4a - Seguindo os fluxos financeiros, mediante a análise das aplicações de fundos da co-ré Ferreiras, Lda, a partir da data de 31.05.01 até à data do despacho, de 12.05.04, podiam os peritos esclarecer se houve ou não retorno do valor do cheque à Ferro e Ribeiro SA.

5a - Atento o requerimento do recorrente, de 15.09.04, onde se insurge contra a deficiência do relatório, deveria o M° Juiz a quo ordenar que os peritos completassem o relatório apresentado.

6a - Em função dos esclarecimento prestados sobre as questões de facto constantes do despacho de fls 901, podia o recorrente organizar a sua prova, designadamente, alterando o rol de testemunhas.

7a - Os autos revelam que a co-ré Ferro & Ribeiro, SA, decorri¬dos mais de 3 anos não construiu em qualquer dos 36 lotes nem revendeu qualquer um.

8a - Tal comportamento, por parte da co-ré Ferro & Ribeiro, SA, atentas as regras da experiência da vida, aponta no sentido de que o negócio celebrado com a co-ré Ferreiras, Lda, se destinou a por a recato os lotes para quando fossem, proferidas decisões a condenarem os gerentes José Arlindo e Arlindo Parracho, já nada restasse por onde o autor se possa fazer pagar dos seus créditos.

9ª – A decisão recorrida viola o disposto nos artigos 577º, nº 1, 578º, nº 2, 580º, nº 1 e 587º, nº 2, do CPC, que impunham o esclarecimento de todas as questões de facto objecto da perícia; e 10º - Viola o disposto nos artigos 512º e 512º-A do CPC, que garante o apuramento da realidade dos factos principais ou instrumentais da causa.

Nas contra-alegações, que, apenas, a ré C... apresentou, esta sustenta que o despacho recorrido não merece qualquer censura.

A sentença julgou a acção, improcedente por não provada, e, em consequência, absolveu as rés do pedido contra si formulado.

Desta sentença, o autor interpôs recurso de apelação, onde sustenta a sua revogação, com a consequente condenação das rés no pedido, terminando as suas alegações com as seguintes conclusões: 1ª – O autor foi afastado da ré, sociedade Ferreiras Lda, quando esta era detentora, ainda, de um vastíssimo património, constituído por 137 lotes na urbanização da Quinta da Boa Hora, situada na Praia da Vagueira, no valor de cerca de dois milhões de contos.

2a - A partir de finais de 1998, os outros sócios da 1a ré começaram a vender lotes de terreno, mas por valores muito abaixo dos seus valores reais, entre os quais se incluem 36 lotes que foram declarados na escritura de fIs…pelos preços globais de 185.000.000$00, mas cujo valor real é de 616.600.000$00.

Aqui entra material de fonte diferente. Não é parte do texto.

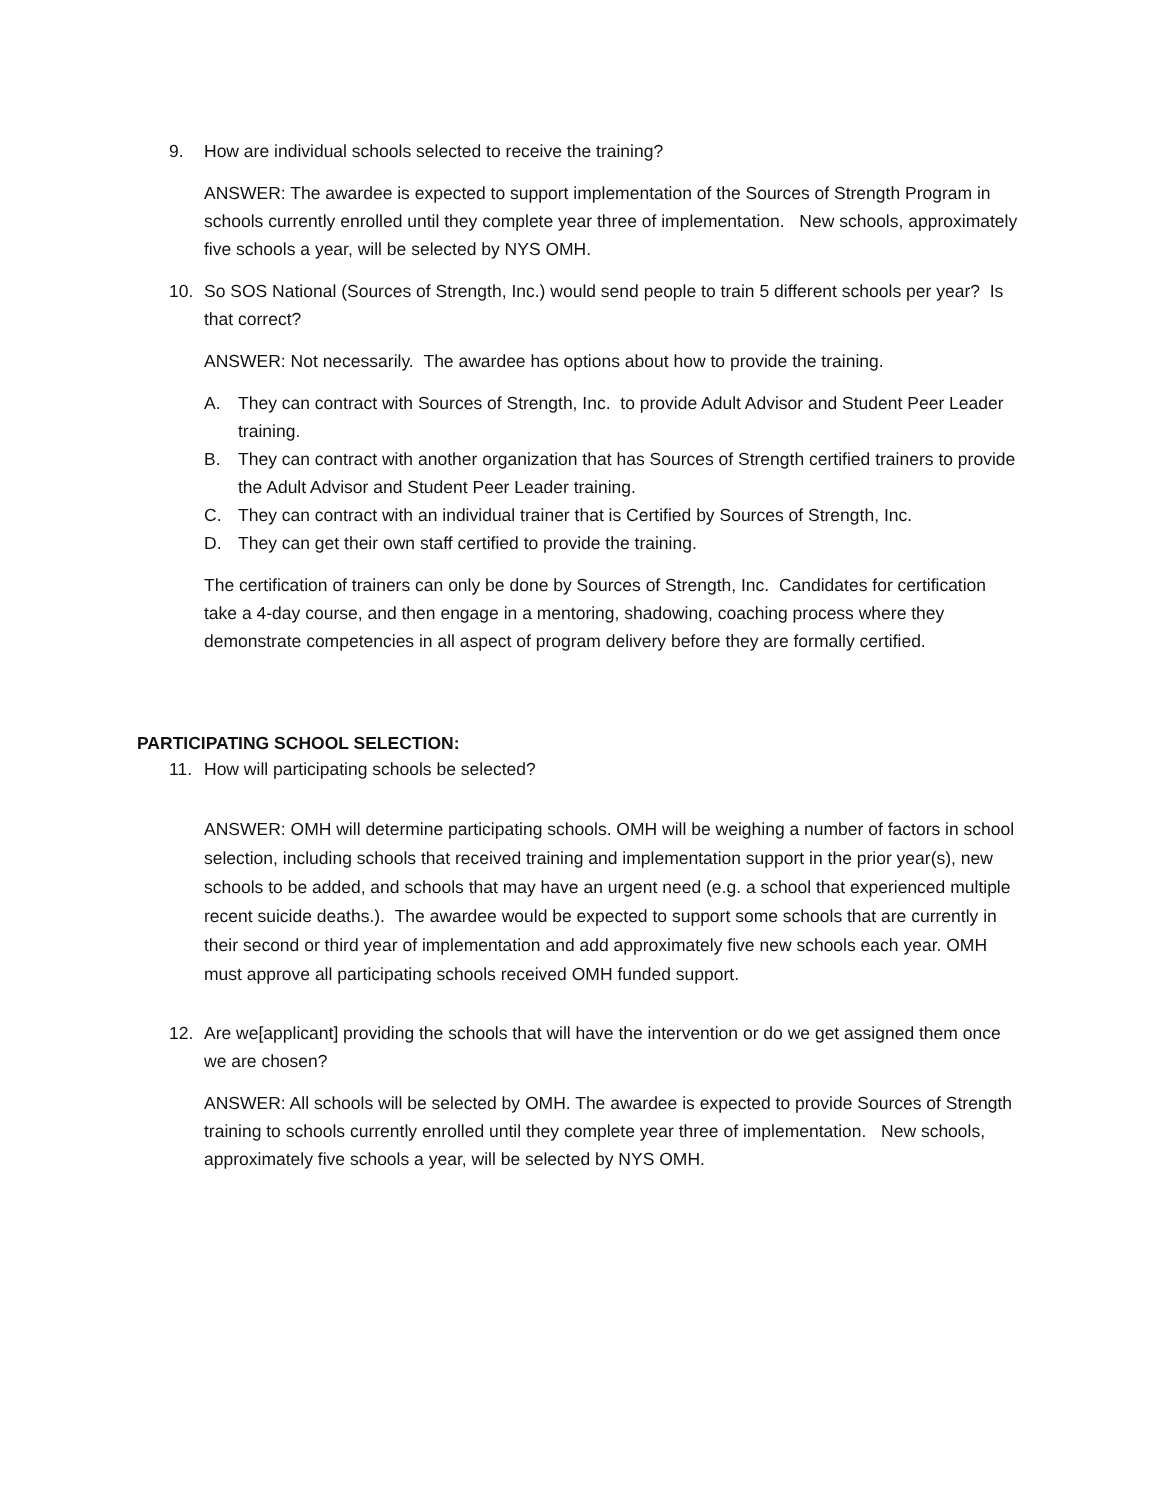9. How are individual schools selected to receive the training?
ANSWER: The awardee is expected to support implementation of the Sources of Strength Program in schools currently enrolled until they complete year three of implementation. New schools, approximately five schools a year, will be selected by NYS OMH.
10. So SOS National (Sources of Strength, Inc.) would send people to train 5 different schools per year? Is that correct?
ANSWER: Not necessarily. The awardee has options about how to provide the training.
A. They can contract with Sources of Strength, Inc. to provide Adult Advisor and Student Peer Leader training.
B. They can contract with another organization that has Sources of Strength certified trainers to provide the Adult Advisor and Student Peer Leader training.
C. They can contract with an individual trainer that is Certified by Sources of Strength, Inc.
D. They can get their own staff certified to provide the training.
The certification of trainers can only be done by Sources of Strength, Inc. Candidates for certification take a 4-day course, and then engage in a mentoring, shadowing, coaching process where they demonstrate competencies in all aspect of program delivery before they are formally certified.
PARTICIPATING SCHOOL SELECTION:
11. How will participating schools be selected?
ANSWER: OMH will determine participating schools. OMH will be weighing a number of factors in school selection, including schools that received training and implementation support in the prior year(s), new schools to be added, and schools that may have an urgent need (e.g. a school that experienced multiple recent suicide deaths.). The awardee would be expected to support some schools that are currently in their second or third year of implementation and add approximately five new schools each year. OMH must approve all participating schools received OMH funded support.
12. Are we[applicant] providing the schools that will have the intervention or do we get assigned them once we are chosen?
ANSWER: All schools will be selected by OMH. The awardee is expected to provide Sources of Strength training to schools currently enrolled until they complete year three of implementation. New schools, approximately five schools a year, will be selected by NYS OMH.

3a - Este negócio ocorreu durante o lapso de tempo em que a inquirição das testemunhas, na providência cautelar para a suspensão da gerência da 1a ré, que correu seus termos por este Tribunal, com o processo n°17/01, esteve interrompida.

4a - Previamente a 2a ré procedeu ao aumento e redenominação do capital social e da transformação em sociedade anónima, de modo a proporcionar a que as acções pudessem ser transmitidas aos outros sócios da 1a ré, pois se tratou de um negócio simulado, em que nenhum preço foi pago.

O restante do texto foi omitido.